- _REQUIREMENTS_:
(a) In the forum thread on Teensy pin interrupts, which file does one reply suggest looking into?
(b) Decide whether each statement below agrees with the forum thread on Teensy pin interrupts. Answer yes or no for each, quoting the deciding words of the thread.
(i) The original poster reports that the four interrupt handlers are not being called correctly.
(ii) There is a Pin Configuration Register for each pin.
(iii) On T3.x boards there is one ISR per IO port.

- _TEXT SEGMENT_:
The four interrupt handlers (pinISRFL, .. pinISRRR) get called appropriately. I.e., the code works that's not the problem.

If I look at: https://www.pjrc.com/teensy/interrupts.html#names I see that behind the scenes there's likely only one interrupt vector allocated for pin interrupts. Likely one of the PCINT0_vect or PCINT1_vect. But I'm configuring four interrupt sources to four separate interrupt handlers. This suggests that behind the scenes there's a single pin change ISR that's looking up what pin has changed and matches it to the handler defined by the attachInterrrupt( .. ) call and then calling the correct handler.

I'm asking if my understanding is correct. I don't like code that does magic stuff, and I would prefer to understand how it works. I also have interrupts coming in rather fast. Will this magic code do the right thing if there are multiple pin changes very close together? As an ISR, it's in the fast path. How optimal is this code?

Thx, tom.c
 
there is nothing magic
have a look into pins_teensy.c in cores (I checked with teensy3)
 
Look at the respective data sheet for your device. There is a PinConfigurationRegister (PCRx) for each pin. In that register are bits to set the pin as either Im or Out with additional controls to detect rising, falling and other pin states. There is also an ISR bit in that register that indicates if an interrupt condition occurred. There is also another register that indicates the interrupt status as a 32-bit word with each bit representing one pin in a group of registers.

From my experience when using these lower level registers, they must be reset upon detecting the interrupt and servicing the need. If you wait too long to reset it then you may get strange unexpected behavior.
 
Sort of hard to give a complete answer... Some of it depends on which teensy are you talking about? As both @WNXZ and @grease_lighting mentioned there is no magic, but there is some stuff that happens behind the code... And depending on which teensy you are talking about (I will ignore AVR boards 2.x...).

On some Teensy boards like T3.x there is one ISR per IO port. Extract from attachInterrupt:
Code:
#if defined(KINETISK)

- _SUPPLIED MATERIAL_:

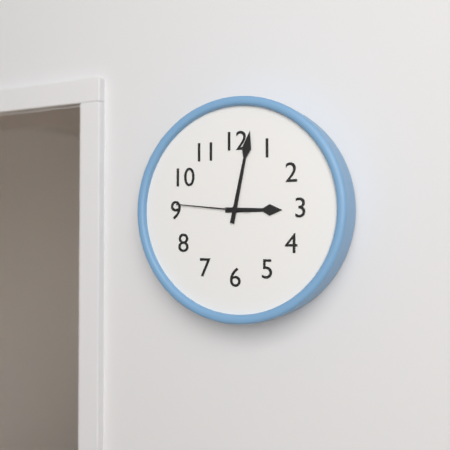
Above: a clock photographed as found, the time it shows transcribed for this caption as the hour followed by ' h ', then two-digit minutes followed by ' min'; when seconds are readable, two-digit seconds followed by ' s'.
3 h 02 min 46 s
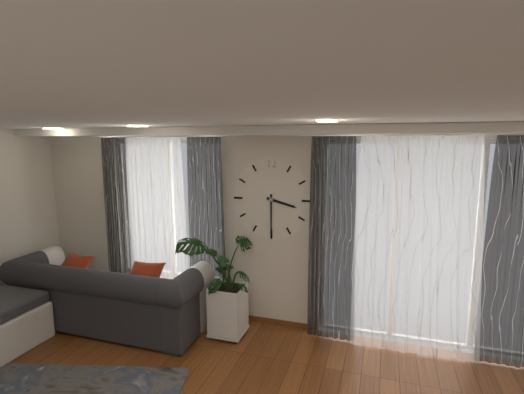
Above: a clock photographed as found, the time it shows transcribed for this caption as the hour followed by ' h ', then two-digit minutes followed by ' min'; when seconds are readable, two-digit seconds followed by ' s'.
3 h 30 min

- _ANSWERS PROVIDED_:
(a) pins_teensy.c in cores

(b)
(i) No: "The four interrupt handlers (pinISRFL, .. pinISRRR) get called appropriately."
(ii) Yes: "There is a PinConfigurationRegister (PCRx) for each pin."
(iii) Yes: "On some Teensy boards like T3.x there is one ISR per IO port."